Recall that the “grandfathered” plans are those plans that were in force prior to enactment of the ACA on March 23, 2010. As long as those plans meet the preexisting condition, dependent coverage to age 26, medical loss ratio, and lifetime limit provisions of the Act, they can remain in force after Jan. 1, 2014. Plans lose their “grandfathered” status if they have made any substantive change to plan provisions after March 23, 2010. Important to remember is the fact that those “grandfathered” plans do not have to cover the mandated benefits under the ACA. So we have to be alert to the continued challenge of wide variations in covered benefits available in commercial health insurance plans. As before, failure to verify benefits properly will leave providers with claim denials to resolve and, with that, potential balance billing and the associated patient relations problems. In some respects, expansion of health insurance coverage also expands our need to be thorough and diligent in our front-end revenue cycle processes.

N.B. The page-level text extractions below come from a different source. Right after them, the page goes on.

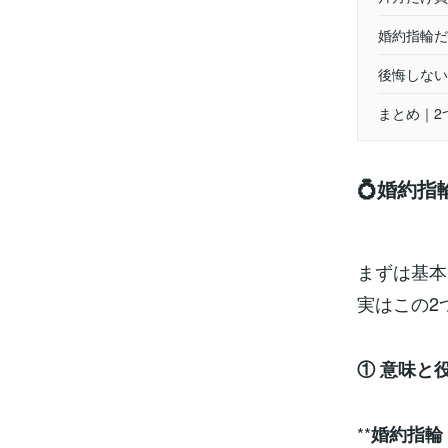
婚約指輪だ
後悔しない
まとめ｜2
💍婚約
まずは基本
実はこの2
① 意味と
**
婚約指輪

I would argue that this is not all bad. Members of HFMA can (and should) be valuable community resources to help our friends and neighbors understand how things will work in this new era of insurance expansion. Helping people understand simple but high-risk details such as that small provision in the patient’s coverage stating that the plan is ”grandfathered” can be a valuable service to the community even as it helps us unnecessary claim denials and delays in payment. Serving in that expert role simply adds to the credibility and community benefit we can provide as representatives of our organization.
No one will mistake the ACA as something easy to read or understand. However, those of us who work in the industry on a daily basis are more able than the average person to understand many of its provisions—and their consequences. What someone understands about an insurance plan today may not be true tomorrow. Let’s be available to our friends and neighbors, and even reach out to them to help them through this challenging time of change.
Jeffrey Helton, PhD, FHFMA, CMA, CFE, is assistant professor, Metropolitan State University of Denver, and a member of HFMA’s Colorado Chapter.